In comparison with the same period last year, export turnover in July slightly increased by 0.3 percent. Of which, the domestic economic sector surged 10.6 percent while the foreign-invested sector slid 4.9 percent.
In the first seven months of this year, the export turnover of goods is estimated at $145.79 billion, up 0.2 percent over the same period last year. Of which, the domestic economic sector continues to be the highlight with export turnover is estimated at $50.76 billion, up 13.5 percent while the foreign-invested sector reaches $95.03 billion, accounting for 65.2 percent of total export turnover, down 5.7 percent.

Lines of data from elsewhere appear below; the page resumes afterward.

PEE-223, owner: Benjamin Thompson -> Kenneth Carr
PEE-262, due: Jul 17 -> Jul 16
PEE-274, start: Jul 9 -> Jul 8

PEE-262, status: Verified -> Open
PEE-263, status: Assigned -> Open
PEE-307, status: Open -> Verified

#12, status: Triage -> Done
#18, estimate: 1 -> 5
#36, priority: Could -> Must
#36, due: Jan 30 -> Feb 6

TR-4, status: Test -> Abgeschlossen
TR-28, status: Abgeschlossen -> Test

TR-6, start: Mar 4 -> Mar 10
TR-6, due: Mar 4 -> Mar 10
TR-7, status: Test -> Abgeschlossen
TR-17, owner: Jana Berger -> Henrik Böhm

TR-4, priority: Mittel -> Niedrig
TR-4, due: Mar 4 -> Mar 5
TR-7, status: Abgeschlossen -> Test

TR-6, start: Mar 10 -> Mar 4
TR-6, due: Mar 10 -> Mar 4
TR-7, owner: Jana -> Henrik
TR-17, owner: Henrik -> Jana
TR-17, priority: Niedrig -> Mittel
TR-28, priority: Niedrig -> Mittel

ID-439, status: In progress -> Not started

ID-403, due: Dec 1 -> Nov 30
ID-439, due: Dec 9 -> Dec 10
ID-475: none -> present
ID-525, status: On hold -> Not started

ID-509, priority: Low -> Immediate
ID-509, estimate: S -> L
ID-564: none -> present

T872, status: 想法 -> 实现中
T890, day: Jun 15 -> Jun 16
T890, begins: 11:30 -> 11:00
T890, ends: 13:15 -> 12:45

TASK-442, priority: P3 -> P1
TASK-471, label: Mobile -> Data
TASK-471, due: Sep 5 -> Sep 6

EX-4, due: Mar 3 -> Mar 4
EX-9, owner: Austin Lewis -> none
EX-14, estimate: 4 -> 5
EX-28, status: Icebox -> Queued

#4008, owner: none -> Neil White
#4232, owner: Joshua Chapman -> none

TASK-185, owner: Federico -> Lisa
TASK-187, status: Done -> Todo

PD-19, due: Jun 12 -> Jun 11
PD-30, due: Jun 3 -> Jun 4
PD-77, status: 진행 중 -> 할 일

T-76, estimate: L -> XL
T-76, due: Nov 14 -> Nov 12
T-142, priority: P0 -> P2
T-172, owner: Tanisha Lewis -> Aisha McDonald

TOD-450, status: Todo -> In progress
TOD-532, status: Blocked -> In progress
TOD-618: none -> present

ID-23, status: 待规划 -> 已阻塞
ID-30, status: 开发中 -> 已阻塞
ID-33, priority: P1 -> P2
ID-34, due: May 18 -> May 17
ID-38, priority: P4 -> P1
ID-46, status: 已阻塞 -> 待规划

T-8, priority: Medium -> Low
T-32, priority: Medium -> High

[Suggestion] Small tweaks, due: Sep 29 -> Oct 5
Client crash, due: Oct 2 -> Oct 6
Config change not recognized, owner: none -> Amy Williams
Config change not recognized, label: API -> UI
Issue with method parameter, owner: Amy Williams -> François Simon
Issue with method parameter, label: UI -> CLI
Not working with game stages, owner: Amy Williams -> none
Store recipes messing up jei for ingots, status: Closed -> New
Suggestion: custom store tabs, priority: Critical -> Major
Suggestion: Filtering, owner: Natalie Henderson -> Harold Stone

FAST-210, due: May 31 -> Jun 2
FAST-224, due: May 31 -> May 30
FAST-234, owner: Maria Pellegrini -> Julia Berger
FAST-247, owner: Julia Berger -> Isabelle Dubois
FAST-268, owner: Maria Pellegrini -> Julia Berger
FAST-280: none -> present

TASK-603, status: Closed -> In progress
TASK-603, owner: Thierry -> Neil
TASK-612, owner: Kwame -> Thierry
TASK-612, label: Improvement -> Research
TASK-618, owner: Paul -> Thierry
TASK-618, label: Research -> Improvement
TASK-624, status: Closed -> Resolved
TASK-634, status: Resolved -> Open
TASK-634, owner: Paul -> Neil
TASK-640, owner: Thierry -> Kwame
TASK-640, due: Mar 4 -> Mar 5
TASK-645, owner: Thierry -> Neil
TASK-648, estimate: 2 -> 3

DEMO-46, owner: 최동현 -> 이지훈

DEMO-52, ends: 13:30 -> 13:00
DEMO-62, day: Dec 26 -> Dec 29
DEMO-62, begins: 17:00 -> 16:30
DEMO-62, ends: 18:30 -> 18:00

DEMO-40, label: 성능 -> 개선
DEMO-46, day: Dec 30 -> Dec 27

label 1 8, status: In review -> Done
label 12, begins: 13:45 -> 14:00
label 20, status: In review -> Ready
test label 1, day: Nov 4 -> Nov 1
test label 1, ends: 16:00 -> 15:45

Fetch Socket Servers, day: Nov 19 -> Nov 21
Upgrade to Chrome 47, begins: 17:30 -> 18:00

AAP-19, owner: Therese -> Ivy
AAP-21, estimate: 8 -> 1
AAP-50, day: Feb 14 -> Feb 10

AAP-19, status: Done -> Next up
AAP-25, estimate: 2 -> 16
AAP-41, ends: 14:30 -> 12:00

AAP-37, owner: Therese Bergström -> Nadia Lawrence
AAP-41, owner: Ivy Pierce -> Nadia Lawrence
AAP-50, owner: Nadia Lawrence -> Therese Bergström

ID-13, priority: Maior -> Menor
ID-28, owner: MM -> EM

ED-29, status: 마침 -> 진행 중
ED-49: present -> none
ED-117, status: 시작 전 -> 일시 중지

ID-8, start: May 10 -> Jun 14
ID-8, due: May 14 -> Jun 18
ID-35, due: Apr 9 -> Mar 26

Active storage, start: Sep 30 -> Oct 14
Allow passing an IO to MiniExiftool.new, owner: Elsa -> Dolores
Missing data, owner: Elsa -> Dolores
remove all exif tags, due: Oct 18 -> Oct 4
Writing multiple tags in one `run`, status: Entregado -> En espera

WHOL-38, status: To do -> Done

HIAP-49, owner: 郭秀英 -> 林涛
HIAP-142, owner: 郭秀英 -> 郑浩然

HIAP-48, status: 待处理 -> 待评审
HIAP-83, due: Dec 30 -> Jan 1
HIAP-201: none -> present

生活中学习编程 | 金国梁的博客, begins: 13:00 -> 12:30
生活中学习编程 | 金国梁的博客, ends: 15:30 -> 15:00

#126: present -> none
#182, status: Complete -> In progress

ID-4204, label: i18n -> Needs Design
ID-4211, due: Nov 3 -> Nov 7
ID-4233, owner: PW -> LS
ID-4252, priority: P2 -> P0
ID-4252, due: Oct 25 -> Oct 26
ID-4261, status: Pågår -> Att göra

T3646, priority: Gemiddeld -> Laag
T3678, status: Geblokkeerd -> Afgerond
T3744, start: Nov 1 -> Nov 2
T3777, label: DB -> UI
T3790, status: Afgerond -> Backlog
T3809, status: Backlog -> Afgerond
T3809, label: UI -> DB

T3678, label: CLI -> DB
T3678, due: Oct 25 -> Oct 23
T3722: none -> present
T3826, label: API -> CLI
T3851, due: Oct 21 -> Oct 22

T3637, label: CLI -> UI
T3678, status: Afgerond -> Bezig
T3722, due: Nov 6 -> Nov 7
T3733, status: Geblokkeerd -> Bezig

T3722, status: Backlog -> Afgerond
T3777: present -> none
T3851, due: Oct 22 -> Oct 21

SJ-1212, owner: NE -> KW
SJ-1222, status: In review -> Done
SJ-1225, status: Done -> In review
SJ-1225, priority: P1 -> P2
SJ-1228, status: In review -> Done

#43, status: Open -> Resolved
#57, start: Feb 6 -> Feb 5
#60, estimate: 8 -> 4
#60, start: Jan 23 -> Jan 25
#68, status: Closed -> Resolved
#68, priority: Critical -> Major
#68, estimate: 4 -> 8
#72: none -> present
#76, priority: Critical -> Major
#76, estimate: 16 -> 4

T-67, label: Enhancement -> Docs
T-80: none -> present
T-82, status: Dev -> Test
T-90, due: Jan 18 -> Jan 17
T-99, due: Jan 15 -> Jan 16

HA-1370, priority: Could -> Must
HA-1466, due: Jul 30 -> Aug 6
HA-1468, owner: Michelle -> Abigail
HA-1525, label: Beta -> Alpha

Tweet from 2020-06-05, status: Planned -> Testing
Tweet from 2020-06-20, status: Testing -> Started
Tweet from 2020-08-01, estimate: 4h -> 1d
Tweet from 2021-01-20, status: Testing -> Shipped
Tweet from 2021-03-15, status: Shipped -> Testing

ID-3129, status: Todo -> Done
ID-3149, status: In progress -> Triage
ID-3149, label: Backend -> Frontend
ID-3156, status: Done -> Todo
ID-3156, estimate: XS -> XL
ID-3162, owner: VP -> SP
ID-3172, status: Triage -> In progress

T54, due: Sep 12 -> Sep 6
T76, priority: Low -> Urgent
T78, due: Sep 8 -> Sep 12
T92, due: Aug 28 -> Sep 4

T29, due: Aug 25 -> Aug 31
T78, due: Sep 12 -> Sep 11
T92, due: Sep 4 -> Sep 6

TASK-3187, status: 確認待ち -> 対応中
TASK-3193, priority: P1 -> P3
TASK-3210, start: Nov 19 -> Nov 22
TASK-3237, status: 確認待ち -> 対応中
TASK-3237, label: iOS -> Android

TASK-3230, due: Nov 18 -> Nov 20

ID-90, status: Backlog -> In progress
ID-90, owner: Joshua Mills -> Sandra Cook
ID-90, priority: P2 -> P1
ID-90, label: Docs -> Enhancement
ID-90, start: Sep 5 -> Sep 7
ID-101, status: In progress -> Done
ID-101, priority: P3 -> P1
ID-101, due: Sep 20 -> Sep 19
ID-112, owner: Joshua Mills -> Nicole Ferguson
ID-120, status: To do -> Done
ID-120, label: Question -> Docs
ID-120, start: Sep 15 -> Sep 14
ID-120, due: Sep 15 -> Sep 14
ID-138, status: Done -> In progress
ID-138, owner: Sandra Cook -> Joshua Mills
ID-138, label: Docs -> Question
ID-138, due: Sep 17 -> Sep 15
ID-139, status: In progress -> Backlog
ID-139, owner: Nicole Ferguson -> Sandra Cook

In the first seven months, there were 23 items with export turnover of over $1 billion, accounting for 87 percent of total export turnover. Of which, the highest is phones and components with $25.7 billion, however, this is a decrease of 6.6 percent over the same period last year. Electronics, computers, and components followed with $23.1 billion, up 24.3 percent, tagged along by textiles and garments with $16.2 billion, down 12.1 percent, machinery, equipment, and spare parts with $12.4 billion, up 27.1 percent, and footwear with $9.5 billion, down 7.9 percent. Exports of most agricultural products decreased compared to the same period last year.
On the contrary, import turnover was estimated to reach $22 billion in July, up 62 percent compared to last month. Of which, the domestic economic sector imported $10.2 billion, up 5.9 percent, and the foreign-invested sector $11.8 billion, up 6.5 percent.
In the first seven months of this year, import turnover of goods was estimated at $139.33 billion, decreasing by 2.9 percent compared to the same period last year, of which the domestic economic sector got $61.86 billion, increasing by 1.5 percent and the foreign-invested sector reached $77.47 billion, down 6.2 percent.
In the first seven months, there were 25 items with the import turnover of over $1 billion, accounting for 83.6 percent of the total import turnover, most of which dropped sharply over the same period last year. Particularly, the automobile imports reached $2.9 billion, a decrease of up to 32.6 percent; raw materials for textile, garment, and footwear imports reached $2.9 billion, down 15.5 percent.